Wie es mit den vier Männern endete, werde ich nicht erwähnen müssen, oder? Das Blut, die Gehirnmasse, die auf dem Boden, an den Wänden und auch auf der Decke zu finden war; die Ohren betörenden Schreie, die Unschuld-Bekundungen und der Geruch vollgeschiessener Hosen, all das lasse ich aus, aber ich sage Ihnen, seit meinem Besuch, ist der Ring nur noch ein Mythos, von dem man sich vieles erzählen kann, aber niemals mehr auffindet. Denn Schlagen ohne Köpfe leben nicht lange.
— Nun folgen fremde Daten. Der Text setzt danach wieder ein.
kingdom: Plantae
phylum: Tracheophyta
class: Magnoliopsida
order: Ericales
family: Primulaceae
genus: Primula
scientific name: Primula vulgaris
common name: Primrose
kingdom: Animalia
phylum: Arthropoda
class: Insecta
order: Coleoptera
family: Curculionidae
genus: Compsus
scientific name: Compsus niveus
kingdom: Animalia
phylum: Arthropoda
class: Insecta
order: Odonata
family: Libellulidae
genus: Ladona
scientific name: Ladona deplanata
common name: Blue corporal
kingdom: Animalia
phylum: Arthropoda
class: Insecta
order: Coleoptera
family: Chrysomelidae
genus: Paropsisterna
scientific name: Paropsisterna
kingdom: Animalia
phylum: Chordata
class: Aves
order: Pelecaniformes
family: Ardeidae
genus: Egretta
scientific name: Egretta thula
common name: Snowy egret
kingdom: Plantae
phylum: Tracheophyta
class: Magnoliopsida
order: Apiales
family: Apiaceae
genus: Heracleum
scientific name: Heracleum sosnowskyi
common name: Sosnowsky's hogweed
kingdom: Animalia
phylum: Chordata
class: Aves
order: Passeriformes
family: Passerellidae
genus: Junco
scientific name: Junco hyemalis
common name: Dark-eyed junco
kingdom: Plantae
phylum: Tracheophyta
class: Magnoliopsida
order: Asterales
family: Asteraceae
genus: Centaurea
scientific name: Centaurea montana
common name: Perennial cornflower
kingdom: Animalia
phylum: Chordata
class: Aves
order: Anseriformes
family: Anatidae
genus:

Jetzt sitzen wir hier, Priester. Ich, offenherzig und aufrichtig, wie ich bin, schüttle Ihnen meine Seele aus und Sie, schweigsam und regungslos, sitzen dort wie eine Statue. So lassen Sie mich Ihnen eine Frage stellen. Eine Frage, die ich sonst nie so stellen könnte. Priester, denken Sie, dass ich jemals für mein Tun ein Dank zu hören bekommen habe? Oder irgendetwas, dass mir zeigt, dass das was ich tue, anerkannt wird? Nein, nichts als fragwürdige Blicke haben die Menschen für mich übrig, sobald Sie hören, wie viele Menschen ich auf dem Gewissen habe. Aber denkt man doch etwas darüber nach, müsste man doch das offensichtliche erkennen. Wer tötet, der rettet! Und jeder der mich sieht, müsste auf Knien zu mir gehen und sich bei mir bedanken. Dafür, dass ich mit hoher Wahrscheinlichkeit sein Leben gerettet habe. Und … und … nicht das ich jemals mir darüber Gedanken gemacht habe, aber ich habe mindestens 100.000 Menschen das Leben gerettet. Und wenn die Bruderschaft mich weiter arbeiten lassen würde, würde ich viel mehr Menschen das Leben nehmen und noch viel mehr Menschen das Leben retten.